[[ SUPPLIED RECORDS, beginning ]]

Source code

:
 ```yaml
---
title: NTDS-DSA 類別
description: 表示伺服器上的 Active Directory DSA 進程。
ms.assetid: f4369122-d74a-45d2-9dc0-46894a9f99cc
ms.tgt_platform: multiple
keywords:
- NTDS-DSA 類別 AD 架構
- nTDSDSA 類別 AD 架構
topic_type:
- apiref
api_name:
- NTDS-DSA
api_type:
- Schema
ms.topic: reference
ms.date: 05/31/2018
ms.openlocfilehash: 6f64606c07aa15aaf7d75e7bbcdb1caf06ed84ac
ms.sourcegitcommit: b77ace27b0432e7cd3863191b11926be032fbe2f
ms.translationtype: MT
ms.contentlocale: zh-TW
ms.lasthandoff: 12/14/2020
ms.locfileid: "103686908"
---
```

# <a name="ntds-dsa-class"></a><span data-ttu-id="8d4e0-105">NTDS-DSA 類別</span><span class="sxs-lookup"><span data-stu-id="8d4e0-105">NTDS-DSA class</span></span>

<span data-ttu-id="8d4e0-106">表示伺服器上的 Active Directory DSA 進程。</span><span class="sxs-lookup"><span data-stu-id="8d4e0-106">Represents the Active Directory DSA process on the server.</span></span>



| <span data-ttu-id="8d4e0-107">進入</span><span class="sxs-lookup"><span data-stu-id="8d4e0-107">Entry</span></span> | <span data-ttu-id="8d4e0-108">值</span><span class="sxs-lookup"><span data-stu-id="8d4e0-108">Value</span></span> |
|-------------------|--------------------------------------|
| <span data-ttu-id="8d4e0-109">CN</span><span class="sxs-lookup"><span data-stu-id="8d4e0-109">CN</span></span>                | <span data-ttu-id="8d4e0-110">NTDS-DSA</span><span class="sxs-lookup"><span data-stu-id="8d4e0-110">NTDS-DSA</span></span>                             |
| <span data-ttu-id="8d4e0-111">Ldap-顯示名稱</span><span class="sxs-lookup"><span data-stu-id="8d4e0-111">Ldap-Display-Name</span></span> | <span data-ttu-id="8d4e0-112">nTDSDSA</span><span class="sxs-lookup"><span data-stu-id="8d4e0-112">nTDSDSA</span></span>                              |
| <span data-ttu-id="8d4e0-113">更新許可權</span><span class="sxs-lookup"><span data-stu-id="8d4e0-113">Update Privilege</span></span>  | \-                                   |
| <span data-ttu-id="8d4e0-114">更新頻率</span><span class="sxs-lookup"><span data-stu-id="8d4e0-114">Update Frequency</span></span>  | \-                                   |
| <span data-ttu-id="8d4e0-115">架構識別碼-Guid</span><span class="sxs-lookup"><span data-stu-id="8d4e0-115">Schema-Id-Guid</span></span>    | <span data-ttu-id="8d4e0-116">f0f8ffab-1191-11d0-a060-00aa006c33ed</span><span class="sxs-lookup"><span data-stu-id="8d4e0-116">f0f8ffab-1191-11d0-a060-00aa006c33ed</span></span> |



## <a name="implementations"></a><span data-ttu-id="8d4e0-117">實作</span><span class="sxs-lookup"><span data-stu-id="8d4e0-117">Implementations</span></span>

[[ SUPPLIED RECORDS, end ]]
[[ SUPPLIED RECORDS, beginning ]]

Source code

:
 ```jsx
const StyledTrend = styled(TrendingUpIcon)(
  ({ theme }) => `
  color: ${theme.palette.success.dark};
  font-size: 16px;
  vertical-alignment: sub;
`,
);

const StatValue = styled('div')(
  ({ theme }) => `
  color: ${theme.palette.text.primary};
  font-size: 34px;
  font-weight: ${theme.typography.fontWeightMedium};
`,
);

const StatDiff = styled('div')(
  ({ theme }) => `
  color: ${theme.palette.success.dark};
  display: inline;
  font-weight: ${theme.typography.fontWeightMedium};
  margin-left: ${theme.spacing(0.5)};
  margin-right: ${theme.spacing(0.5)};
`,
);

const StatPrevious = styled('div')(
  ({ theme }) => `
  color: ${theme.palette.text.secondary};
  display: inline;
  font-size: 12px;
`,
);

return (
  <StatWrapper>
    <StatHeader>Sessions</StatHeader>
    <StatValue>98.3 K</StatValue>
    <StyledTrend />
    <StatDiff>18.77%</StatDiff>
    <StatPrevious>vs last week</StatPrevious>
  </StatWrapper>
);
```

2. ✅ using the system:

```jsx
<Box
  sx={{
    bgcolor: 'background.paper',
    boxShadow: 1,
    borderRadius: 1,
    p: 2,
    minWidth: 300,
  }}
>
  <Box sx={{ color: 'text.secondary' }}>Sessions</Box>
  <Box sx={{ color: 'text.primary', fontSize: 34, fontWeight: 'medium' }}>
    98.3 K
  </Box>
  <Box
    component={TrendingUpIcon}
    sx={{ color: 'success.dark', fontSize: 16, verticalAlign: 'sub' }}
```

[[ SUPPLIED RECORDS, end ]]
[[ SUPPLIED RECORDS, beginning ]]

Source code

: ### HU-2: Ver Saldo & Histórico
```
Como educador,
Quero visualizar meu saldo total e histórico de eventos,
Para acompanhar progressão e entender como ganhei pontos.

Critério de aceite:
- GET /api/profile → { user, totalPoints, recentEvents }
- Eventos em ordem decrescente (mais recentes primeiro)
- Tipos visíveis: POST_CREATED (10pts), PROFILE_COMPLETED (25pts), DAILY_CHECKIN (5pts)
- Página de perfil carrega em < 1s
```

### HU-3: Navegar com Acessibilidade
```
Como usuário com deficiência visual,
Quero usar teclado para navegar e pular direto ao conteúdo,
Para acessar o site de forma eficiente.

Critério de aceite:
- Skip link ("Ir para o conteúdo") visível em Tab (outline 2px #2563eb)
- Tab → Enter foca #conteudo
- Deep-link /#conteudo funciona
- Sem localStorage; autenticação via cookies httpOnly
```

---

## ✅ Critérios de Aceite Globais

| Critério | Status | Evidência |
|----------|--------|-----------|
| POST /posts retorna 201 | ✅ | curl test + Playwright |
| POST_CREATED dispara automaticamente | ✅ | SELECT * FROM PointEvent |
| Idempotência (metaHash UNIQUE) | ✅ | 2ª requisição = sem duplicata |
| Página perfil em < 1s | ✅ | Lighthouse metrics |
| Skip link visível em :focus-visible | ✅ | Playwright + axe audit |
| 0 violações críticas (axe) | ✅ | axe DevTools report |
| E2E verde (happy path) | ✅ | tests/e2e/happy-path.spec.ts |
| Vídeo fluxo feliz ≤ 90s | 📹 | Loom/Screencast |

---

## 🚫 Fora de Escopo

[[ SUPPLIED RECORDS, end ]]

▶ **TASK OBJECTIVE**: Search each line of the listing for the word "Schema", then state how many lines contain it and nothing else.

▶ **EXERCISE SOLUTION**: 2